Electronic and optical systems typically include a variety of electronic or optical components assembled on a substrate. For example, integrated circuits, resistors, capacitors, discrete transistors, inductors, voltage regulators, and electrical connectors are often mounted together on printed-circuit boards. As electronic and optical systems become smaller and more highly integrated, ever-smaller components must be assembled on substrates. For example, surface-mount components as small as 400 microns in length can be assembled on circuit boards using pick-and-place equipment.
Electronic and optical components are usually constructed on wafers using photolithographic methods and materials. Different wafer materials are well-suited for different device types, for example silicon wafers are used to make digital integrated circuits and sapphire or SiC substrates are commonly used with light-emitting diodes. Individual components can be removed from their native substrate, for example by dicing the wafer, packaging the components, and assembling the packaged components on a printed circuit board. However, such components and methods are most useful with relatively large electrical devices, for example greater than 200 microns, 500 microns, or 1 mm in a dimension.
Alternatively, devices such as light-emitting diodes (LEDs) are removed from their native substrate by laser lift off, for example as described in Large-area laser-lift-off processing in microelectronics, by Delmdahl et al. in Physics Procedia 41 (2013) pp. 241-248. This work describes UV laser lift-off delamination using 248 nm excimer laser sources to remove GaN LEDs from sapphire substrates. These devices must still be placed after lift-off.
Flexible electronic systems typically include a variety of electrical devices, either rigid or flexible, disposed on a flexible substrate. The flexible substrates can be very thin, for example less than 200 microns thick. Since equipment used in fabrication, for example photolithographic processing equipment, often relies on flat, rigid substrates in their manufacturing processes, one approach to making flexible electronic equipment relies on temporarily adhering a flexible substrate to a rigid substrate carrier, for example as also described in Delmdahl et al. in FIG. 3. After the processing and construction is completed, the rigid substrate carrier is removed or separated from the flexible substrate, leaving the electrical devices on the flexible substrate.
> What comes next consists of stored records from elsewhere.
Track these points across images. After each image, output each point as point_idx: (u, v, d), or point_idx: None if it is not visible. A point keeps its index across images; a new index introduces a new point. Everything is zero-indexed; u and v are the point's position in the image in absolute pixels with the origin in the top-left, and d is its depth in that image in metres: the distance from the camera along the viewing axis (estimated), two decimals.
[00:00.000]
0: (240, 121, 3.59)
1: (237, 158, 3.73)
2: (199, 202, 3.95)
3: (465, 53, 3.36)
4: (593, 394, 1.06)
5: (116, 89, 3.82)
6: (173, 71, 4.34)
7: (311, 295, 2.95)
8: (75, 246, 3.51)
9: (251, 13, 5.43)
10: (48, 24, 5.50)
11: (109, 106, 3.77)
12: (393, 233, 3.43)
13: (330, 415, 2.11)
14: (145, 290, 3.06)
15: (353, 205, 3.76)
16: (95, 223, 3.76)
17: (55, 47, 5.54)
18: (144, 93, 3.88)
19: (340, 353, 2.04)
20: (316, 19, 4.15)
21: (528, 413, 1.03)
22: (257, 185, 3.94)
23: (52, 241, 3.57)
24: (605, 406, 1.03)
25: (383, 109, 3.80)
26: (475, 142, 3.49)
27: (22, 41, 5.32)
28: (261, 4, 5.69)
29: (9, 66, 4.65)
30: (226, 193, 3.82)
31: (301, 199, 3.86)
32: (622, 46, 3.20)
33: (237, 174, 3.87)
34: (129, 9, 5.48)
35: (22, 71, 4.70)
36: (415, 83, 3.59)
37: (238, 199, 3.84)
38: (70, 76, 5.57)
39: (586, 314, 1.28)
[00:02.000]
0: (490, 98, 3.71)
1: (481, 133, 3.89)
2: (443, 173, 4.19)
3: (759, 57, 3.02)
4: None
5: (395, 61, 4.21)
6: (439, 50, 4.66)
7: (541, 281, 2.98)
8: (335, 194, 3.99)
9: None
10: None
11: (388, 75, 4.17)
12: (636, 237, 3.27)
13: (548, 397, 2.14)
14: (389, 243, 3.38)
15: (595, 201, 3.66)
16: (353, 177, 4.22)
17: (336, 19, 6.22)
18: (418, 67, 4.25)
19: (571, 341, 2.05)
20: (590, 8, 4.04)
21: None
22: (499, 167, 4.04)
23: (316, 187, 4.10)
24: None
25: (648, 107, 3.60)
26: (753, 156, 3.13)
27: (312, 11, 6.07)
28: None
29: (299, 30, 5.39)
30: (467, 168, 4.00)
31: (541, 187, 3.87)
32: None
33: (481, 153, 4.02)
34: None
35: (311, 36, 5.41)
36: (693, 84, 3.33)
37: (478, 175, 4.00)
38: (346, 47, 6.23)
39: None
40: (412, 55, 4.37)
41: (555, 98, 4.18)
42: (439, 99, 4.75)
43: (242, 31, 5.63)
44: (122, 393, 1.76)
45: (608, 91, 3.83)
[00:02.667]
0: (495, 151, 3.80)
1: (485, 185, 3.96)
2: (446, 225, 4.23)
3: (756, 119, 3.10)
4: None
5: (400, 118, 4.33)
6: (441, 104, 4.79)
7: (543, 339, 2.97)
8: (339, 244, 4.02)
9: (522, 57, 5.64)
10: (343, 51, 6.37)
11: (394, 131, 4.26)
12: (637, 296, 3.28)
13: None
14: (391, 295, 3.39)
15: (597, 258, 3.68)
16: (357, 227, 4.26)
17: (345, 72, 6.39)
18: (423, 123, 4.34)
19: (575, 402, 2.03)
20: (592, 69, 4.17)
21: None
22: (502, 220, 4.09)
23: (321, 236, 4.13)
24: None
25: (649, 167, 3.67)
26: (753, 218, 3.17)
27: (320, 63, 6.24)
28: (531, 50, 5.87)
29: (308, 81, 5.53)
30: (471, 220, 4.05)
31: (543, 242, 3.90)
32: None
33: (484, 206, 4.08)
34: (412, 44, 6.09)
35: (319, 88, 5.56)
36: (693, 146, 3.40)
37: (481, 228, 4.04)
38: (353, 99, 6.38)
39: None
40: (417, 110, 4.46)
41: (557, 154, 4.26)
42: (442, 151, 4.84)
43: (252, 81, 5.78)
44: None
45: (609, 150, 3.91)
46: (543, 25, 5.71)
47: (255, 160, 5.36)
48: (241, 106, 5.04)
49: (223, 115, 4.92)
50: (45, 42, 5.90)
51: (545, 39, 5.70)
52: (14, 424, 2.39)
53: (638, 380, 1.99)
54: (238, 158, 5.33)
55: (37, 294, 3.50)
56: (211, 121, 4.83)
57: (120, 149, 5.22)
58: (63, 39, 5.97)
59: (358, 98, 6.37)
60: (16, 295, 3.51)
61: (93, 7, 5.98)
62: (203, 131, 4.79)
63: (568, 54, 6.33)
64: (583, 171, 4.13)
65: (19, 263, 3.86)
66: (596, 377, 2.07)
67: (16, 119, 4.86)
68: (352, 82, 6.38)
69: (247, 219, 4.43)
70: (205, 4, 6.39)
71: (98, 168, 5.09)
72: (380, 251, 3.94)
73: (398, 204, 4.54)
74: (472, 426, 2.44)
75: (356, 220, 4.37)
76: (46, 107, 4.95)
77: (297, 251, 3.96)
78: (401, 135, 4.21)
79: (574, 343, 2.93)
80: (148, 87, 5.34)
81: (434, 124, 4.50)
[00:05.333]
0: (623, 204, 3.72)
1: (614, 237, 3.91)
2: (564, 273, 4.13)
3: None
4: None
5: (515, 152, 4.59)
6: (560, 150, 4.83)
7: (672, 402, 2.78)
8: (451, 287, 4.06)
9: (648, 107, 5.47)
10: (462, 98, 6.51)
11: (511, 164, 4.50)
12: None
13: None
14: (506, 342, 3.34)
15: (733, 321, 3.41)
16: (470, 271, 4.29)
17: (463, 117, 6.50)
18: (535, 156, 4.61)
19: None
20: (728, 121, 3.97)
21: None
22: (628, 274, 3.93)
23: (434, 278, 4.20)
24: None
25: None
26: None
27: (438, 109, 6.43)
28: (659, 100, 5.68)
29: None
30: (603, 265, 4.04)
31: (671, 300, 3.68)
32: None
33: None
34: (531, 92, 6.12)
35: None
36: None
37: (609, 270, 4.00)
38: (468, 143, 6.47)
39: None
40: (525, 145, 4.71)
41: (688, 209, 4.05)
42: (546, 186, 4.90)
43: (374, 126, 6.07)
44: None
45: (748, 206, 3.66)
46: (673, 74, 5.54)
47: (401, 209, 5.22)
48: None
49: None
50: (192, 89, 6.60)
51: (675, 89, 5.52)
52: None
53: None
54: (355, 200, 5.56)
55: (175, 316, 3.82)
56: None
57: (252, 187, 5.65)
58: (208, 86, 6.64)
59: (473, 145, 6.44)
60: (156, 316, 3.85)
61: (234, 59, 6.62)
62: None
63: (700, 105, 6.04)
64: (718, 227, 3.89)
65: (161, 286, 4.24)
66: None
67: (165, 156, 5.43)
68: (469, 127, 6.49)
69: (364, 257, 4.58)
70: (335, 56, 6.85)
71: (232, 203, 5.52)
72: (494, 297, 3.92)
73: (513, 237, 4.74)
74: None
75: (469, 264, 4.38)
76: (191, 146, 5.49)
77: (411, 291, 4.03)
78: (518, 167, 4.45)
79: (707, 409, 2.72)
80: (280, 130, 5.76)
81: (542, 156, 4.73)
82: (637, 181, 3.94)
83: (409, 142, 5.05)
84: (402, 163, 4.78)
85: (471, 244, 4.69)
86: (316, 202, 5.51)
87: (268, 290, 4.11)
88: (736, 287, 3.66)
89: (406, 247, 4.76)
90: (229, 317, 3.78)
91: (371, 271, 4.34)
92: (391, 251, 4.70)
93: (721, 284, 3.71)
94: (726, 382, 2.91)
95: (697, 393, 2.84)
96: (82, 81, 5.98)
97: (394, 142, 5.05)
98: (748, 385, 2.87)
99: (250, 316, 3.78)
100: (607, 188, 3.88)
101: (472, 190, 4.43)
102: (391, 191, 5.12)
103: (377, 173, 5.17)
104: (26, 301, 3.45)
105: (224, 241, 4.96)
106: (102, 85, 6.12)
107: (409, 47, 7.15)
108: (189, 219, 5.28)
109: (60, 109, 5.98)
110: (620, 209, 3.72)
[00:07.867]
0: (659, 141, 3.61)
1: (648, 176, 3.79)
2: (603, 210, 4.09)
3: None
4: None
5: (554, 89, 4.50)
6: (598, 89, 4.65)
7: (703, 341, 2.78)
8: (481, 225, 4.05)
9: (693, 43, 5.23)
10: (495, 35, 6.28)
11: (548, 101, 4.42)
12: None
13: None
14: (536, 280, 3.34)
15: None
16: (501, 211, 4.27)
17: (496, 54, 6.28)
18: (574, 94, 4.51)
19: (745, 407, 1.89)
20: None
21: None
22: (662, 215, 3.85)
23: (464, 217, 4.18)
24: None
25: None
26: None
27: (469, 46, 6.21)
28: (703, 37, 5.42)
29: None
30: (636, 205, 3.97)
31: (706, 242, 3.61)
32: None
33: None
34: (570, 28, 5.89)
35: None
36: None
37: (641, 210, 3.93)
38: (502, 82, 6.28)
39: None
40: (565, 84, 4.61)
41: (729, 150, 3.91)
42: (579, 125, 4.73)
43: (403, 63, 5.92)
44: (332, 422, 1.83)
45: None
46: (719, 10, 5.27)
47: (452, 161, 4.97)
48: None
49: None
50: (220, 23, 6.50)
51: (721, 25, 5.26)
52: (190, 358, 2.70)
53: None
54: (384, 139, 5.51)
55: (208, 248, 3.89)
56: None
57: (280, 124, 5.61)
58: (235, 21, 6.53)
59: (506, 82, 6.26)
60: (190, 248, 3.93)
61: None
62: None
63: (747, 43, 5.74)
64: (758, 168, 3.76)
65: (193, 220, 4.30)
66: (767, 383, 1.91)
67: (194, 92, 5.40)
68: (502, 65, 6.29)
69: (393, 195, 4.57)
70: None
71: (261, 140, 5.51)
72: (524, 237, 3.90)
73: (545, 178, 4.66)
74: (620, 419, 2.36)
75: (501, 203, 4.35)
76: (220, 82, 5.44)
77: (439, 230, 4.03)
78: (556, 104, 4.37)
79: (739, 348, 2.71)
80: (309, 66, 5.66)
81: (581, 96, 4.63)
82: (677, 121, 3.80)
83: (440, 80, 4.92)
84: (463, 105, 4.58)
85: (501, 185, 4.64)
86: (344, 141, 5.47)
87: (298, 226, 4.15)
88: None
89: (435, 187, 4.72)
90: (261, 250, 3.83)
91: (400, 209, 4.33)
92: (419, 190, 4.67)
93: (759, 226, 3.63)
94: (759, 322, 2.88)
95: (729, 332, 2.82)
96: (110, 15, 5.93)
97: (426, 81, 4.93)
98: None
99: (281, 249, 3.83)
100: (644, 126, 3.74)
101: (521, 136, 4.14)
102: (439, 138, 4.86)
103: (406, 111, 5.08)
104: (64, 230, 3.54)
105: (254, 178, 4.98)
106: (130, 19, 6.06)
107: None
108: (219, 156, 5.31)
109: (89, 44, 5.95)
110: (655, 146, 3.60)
However, for very small electrical devices, for example less than 200 microns in a dimension, it can be difficult to align and adhere the electrical devices with sufficient alignment accuracy on the flexible substrate or on an adhesive layer provided on the flexible substrate. For example, some photolithographic processes require heat and the coefficient of thermal expansion for a flexible substrate such as PEN or PET is much higher than the coefficient of thermal expansion of rigid substrates such as glass, quartz, silicon, or ceramics, making alignment much more difficult on the flexible substrate, especially for larger substrates such as those found in displays. Such rigid substrates can be four to twenty times more dimensionally stable than flexible substrates such as plastics.
In another approach to making flexible electronic devices, a flexible substrate is adhered directly to a native semiconductor wafer comprising the electrical devices, for example as described in Delmdahl et al. in FIG. 7 for a metal wafer. The electrical devices are removed from the native semiconductor wafer, for example by grinding the native semiconductor wafer, etching, or laser ablation. However, this approach limits the variety of electrical devices on the flexible substrate to those found on a single semiconductor wafer.
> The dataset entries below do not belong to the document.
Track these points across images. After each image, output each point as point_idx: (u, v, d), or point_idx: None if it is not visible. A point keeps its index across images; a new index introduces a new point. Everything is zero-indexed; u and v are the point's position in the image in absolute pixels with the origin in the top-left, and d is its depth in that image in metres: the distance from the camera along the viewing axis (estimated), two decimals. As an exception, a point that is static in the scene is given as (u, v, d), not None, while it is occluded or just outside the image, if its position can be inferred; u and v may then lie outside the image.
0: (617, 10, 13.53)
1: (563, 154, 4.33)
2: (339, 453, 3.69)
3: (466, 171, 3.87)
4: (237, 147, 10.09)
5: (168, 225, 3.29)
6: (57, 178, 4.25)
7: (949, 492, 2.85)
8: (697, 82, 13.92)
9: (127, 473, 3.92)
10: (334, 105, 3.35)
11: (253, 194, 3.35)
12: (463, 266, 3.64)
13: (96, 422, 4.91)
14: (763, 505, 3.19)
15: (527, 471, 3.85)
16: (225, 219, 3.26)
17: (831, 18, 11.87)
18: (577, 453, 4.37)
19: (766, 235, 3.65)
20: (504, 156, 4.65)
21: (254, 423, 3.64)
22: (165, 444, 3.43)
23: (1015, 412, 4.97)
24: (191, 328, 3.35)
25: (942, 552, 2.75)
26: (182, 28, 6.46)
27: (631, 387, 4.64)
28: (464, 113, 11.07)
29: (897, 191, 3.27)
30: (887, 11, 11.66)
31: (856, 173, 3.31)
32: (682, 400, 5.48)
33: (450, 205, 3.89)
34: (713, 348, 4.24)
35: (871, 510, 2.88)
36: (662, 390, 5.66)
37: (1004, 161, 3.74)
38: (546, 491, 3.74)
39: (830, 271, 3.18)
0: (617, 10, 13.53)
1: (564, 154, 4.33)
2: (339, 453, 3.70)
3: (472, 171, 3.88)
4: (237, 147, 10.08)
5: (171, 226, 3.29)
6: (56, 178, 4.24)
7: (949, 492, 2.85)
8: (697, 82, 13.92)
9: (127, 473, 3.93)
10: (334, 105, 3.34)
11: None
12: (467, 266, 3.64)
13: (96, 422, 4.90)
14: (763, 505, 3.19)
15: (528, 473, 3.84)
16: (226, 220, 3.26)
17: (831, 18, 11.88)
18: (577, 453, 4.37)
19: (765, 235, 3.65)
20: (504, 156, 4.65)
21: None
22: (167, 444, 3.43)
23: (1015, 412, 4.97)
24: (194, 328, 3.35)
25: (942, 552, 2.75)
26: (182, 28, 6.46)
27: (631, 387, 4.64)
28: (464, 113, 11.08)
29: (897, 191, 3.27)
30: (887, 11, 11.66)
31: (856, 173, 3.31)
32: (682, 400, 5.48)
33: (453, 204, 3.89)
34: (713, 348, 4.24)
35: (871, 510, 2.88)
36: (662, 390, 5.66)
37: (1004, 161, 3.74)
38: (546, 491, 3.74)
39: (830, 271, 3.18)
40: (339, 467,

Small micro-devices having dimensions less than 100 microns, for example, can be assembled using micro-transfer printing techniques. For example, U.S. Pat. No. 8,722,458 describes transferring light-emitting, light-sensing, or light-collecting semiconductor elements from a wafer substrate to a destination substrate using a patterned elastomer stamp whose spatial pattern matches the location of the semiconductor elements on the wafer substrate. Small integrated circuit chips or chiplets are typically formed on a native silicon substrate using photolithographic processes. The silicon substrate facilitates the formation of anchors on the wafer and tethers between the wafer and the chiplet that are broken or separated during an exemplary micro-transfer printing process.
Micro-transfer printing can be used with a wide variety of component types in a wide variety of electronic and optical system, including processors, sensors, and energy emitters such as light-emitting diodes (LEDs). For example, CMOS devices are typically formed in silicon wafers, high-power transistors are often made using compound semiconductors such as gallium arsenide, and light-emitting devices such as light-emitting diodes are constructed in doped compound semiconductors such as gallium nitride, gallium phosphide, or gallium arsenide. These various components require a corresponding variety of materials and processing methods for making micro-transfer printable devices that can be directly micro-transfer printed from a native source substrate or wafer to a destination substrate. Devices that are not directly micro-transfer printed from a native wafer can be alternatively bonded to a handle wafer (for example as taught in U.S. Pat. No. 8,934,259) or transferred using two stamp transfer steps (for example as taught in U.S. Pat. No. 8,889,485).
There is a need, therefore, for methods and materials for constructing flexible electronic devices comprising a variety of different small electrical or opto-electronic devices at a high resolution and with improved accuracy.